A new development in engineering chimeric antigen receptor (CAR) T cells, called affinity tuning, can make the CAR T cells spare normal cells and better recognize and attack cancer cells, which may help lower the toxicity associated with this type of immunotherapy when used against solid tumors, according to a preclinical study.
Many solid cancers have high levels of certain proteins such as ErbB2 and EGFR, which make them suitable targets for anticancer therapies. However, such proteins are also present at low levels in normal cells. Because of this, CAR T cells that are developed to target one of these proteins on tumor cells also recognize and attack normal cells that have the protein, causing severe toxicity. Zhao and colleagues are working to address this challenge.
To develop CAR T cells that can distinguish between cancer and normal cells, Zhao and colleagues first constructed a panel of CARs with the scFvs using sequences from mutated 4D5 antibodies that had varying affinities to ErbB2, a protein present at high levels in some solid tumors, including breast cancer. Next, they incorporated different scFvs into the CAR backbone or "construct," such that they resulted in a range of CAR T cells--from those that had high affinity to ErbB2 to those that had low affinity to ErbB2. The newly engineered CAR T cells varied in their affinity to ErbB2 by three orders of magnitude.
The researchers then conducted a series of experiments to test the functionality of the affinity-tuned CAR T cells and found that high-affinity CAR T cells did not discriminate tumor cells from normal cells and attacked all of them, whereas low-affinity CAR T cells were sensitive to tumor cells that had high levels of ErbB2 and not to normal cells that had low levels of the protein.
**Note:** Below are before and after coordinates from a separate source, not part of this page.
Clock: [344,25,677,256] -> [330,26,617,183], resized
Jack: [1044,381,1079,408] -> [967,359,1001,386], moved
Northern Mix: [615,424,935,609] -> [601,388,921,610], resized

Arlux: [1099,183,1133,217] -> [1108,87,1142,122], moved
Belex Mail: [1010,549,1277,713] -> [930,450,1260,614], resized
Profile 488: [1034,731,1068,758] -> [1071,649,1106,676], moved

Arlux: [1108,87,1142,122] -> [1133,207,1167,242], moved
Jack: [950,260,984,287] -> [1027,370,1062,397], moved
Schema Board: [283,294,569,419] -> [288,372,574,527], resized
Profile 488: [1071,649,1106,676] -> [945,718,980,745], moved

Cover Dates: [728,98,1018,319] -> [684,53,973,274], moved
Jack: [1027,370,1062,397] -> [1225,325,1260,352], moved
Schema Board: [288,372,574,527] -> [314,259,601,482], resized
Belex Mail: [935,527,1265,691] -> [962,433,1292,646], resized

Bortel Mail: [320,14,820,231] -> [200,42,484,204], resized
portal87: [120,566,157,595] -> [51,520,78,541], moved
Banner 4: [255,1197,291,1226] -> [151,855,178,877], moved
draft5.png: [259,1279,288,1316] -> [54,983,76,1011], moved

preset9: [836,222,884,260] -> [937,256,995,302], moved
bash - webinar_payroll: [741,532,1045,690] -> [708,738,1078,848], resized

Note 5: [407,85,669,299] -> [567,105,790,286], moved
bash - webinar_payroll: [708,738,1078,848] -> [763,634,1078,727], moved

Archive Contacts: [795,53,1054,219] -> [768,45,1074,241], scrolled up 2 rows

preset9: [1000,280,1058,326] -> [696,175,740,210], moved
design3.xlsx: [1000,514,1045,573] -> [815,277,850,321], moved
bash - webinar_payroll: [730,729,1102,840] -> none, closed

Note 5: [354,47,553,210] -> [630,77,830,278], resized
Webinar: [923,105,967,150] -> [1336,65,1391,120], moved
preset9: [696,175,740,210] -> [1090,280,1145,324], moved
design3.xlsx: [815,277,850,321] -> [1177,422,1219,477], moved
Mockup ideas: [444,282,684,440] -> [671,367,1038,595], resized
Next, they tested the engineered CAR T cells in mice that bore human cells with high levels of ErbB2 on one side of their bodies and human cells with normal levels of ErbB2 on the other side of their bodies. Here again, low-affinity CAR T cells selectively eliminated cells that had high levels of ErbB2 but had no effect on cells that had normal levels of the protein.
In order to prove that this technology can be extended to other solid tumor targets, the researchers developed low-affinity CAR T cells targeting EGFR, a protein present in high levels in some lung and colon cancers, among others, and preliminary preclinical results showed that these CAR T cells were able to discriminate between cancer cells and normal cells.
In an interview, Zhao said, "CAR T-cell therapies are very promising for leukemias, with high response rates, but adapting this treatment approach to solid tumors has been a great challenge. One of the reasons for this is the lack of good targets.
"I and my colleagues at the laboratory of Carl June, MD, director of the University of Pennsylvania's Center for Cellular Immunotherapies, have been working for the past three years to optimize a system to fine-tune the affinity of single chain variable fragments (scFv)--the part of the CAR T cell that recognizes the tumor target--such that they are able to discriminate tumors that have high levels of a protein from normal tissues that have low levels of the same protein," Zhao explained.
"Unlike the common expectation that lowering the affinity of CAR T cells might also lower their efficacy, we have shown that lowering the affinity in fact does the opposite--lower-affinity CAR T cells displayed more potent reactivity to tumor cells expressing high levels of the target than did higher-affinity CAR T cells," Zhao said.